Extracted page text data |

────────────────

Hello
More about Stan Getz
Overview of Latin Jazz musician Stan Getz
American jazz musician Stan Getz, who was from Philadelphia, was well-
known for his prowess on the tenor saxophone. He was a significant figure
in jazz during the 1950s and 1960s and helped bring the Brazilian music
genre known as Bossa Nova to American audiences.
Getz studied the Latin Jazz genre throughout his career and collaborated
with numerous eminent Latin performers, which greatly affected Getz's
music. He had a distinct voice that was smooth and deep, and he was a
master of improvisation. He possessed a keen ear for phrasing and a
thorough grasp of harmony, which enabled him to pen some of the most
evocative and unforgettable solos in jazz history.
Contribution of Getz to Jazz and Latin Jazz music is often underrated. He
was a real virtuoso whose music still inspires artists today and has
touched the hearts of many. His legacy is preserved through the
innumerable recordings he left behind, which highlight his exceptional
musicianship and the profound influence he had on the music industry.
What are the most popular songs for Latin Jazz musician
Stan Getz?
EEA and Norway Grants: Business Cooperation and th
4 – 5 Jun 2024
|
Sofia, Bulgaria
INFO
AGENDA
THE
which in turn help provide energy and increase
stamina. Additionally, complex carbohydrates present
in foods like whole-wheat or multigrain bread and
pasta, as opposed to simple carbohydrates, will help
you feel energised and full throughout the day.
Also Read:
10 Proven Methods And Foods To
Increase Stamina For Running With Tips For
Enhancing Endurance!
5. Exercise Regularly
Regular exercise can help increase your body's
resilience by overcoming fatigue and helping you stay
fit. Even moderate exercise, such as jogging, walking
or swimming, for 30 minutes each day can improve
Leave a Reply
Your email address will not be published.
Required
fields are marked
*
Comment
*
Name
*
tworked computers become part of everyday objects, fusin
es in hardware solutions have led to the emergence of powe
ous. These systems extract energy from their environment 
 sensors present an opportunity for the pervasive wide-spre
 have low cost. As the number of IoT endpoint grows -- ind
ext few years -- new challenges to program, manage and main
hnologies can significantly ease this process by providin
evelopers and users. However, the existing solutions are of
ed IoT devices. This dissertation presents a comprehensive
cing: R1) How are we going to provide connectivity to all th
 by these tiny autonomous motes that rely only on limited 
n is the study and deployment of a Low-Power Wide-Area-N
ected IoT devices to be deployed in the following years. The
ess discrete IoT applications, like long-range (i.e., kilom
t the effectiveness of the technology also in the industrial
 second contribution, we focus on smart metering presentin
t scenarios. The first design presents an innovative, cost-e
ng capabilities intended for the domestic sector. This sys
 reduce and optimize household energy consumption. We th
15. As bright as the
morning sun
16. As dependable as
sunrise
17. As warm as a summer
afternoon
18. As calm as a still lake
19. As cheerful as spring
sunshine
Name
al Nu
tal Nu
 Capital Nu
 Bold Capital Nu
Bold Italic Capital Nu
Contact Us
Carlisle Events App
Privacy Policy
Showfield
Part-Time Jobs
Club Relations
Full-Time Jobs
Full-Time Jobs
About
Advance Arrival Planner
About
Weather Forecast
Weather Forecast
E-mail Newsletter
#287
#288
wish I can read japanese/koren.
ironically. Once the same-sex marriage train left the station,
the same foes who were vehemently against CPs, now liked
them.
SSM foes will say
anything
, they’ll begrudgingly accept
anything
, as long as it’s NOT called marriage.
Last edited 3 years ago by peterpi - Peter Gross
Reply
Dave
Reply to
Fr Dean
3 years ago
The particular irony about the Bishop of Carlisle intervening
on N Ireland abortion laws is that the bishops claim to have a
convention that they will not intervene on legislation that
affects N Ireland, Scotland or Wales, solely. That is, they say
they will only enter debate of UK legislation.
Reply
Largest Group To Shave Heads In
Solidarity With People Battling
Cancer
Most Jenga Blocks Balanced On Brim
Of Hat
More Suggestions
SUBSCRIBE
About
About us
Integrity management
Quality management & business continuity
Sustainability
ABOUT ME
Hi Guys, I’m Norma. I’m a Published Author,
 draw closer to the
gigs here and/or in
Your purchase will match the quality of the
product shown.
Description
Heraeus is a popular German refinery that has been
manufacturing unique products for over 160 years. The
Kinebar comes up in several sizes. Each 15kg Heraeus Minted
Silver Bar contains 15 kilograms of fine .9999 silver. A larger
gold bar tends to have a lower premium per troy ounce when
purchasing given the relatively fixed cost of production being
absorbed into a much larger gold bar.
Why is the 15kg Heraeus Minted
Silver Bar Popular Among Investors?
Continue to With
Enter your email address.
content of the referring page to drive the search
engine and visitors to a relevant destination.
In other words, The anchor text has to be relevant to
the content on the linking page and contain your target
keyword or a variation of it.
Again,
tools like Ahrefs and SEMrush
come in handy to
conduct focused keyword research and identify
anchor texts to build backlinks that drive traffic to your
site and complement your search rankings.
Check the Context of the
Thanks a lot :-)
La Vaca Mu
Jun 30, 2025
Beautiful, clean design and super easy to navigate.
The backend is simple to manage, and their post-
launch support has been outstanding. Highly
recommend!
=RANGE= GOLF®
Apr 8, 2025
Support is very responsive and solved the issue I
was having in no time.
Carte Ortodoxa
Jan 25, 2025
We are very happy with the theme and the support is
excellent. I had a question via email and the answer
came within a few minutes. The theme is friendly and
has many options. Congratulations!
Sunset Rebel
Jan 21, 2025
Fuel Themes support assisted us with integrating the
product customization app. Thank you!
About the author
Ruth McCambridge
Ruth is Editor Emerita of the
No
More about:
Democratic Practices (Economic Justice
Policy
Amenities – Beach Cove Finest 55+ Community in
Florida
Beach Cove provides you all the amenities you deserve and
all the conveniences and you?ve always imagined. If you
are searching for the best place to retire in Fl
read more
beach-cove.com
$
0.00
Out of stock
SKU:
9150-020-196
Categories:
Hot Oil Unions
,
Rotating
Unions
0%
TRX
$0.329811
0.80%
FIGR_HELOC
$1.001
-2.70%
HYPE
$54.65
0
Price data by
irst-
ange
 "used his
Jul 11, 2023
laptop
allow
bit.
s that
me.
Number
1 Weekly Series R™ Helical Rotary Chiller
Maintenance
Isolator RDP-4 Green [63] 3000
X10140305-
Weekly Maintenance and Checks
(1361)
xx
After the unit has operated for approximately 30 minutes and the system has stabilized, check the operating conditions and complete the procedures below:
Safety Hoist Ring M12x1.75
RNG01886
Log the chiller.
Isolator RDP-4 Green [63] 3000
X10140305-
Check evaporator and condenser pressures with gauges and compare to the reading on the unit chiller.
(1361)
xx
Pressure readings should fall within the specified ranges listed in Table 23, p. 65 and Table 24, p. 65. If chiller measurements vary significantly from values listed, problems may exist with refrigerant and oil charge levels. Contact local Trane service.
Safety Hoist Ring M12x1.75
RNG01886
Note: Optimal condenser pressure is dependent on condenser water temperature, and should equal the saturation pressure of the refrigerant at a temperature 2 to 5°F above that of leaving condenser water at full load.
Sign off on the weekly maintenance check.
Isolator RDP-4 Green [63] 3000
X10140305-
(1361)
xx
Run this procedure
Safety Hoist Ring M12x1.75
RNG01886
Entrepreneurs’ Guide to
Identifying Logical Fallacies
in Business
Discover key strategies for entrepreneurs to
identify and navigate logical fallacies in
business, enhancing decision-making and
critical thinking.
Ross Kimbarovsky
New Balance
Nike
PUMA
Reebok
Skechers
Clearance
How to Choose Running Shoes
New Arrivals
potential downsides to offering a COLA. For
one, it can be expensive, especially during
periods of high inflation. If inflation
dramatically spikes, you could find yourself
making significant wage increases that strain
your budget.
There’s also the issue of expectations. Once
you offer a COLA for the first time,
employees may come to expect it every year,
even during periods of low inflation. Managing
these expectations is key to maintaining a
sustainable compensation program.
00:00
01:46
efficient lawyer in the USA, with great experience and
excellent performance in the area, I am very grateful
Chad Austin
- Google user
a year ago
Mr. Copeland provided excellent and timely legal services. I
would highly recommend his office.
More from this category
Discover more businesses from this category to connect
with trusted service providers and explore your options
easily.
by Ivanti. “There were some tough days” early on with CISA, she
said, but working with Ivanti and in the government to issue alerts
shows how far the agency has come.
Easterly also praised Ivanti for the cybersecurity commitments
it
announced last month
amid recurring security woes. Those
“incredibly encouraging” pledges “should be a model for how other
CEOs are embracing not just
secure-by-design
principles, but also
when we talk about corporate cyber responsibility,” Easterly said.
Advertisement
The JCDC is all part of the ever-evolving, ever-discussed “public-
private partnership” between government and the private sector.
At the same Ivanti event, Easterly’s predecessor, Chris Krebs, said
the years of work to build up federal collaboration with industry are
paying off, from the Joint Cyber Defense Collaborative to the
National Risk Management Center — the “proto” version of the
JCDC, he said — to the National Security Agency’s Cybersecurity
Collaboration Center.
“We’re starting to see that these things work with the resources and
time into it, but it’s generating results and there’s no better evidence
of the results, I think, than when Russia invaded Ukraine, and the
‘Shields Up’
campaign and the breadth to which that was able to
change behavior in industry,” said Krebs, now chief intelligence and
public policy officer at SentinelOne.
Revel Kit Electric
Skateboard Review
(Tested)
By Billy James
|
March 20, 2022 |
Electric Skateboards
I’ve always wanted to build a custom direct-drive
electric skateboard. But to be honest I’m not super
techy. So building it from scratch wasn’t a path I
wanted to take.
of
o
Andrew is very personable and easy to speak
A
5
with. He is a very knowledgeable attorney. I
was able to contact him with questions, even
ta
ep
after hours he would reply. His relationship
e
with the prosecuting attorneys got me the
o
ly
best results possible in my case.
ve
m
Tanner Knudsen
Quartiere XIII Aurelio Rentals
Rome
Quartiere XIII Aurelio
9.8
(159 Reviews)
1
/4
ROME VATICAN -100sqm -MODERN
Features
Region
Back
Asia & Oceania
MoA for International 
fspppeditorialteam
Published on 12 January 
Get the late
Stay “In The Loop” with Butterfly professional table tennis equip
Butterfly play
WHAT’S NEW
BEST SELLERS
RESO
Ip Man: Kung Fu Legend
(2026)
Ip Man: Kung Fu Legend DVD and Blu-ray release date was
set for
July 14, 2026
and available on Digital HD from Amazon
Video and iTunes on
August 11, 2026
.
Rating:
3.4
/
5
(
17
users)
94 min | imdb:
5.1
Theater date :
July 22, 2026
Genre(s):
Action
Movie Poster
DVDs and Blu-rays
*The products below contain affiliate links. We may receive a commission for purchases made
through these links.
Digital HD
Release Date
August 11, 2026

────────────────

ACTION ITEM | Using the entries above, give back exactly the line containing "shows how far the agency has come.", the line containing "The JCDC is", and every line between them, and nothing else.

SOLUTION TO THIS PROBLEM |
shows how far the agency has come.
Easterly also praised Ivanti for the cybersecurity commitments
it
announced last month
amid recurring security woes. Those
“incredibly encouraging” pledges “should be a model for how other
CEOs are embracing not just
secure-by-design
principles, but also
when we talk about corporate cyber responsibility,” Easterly said.
Advertisement
The JCDC is all part of the ever-evolving, ever-discussed “public-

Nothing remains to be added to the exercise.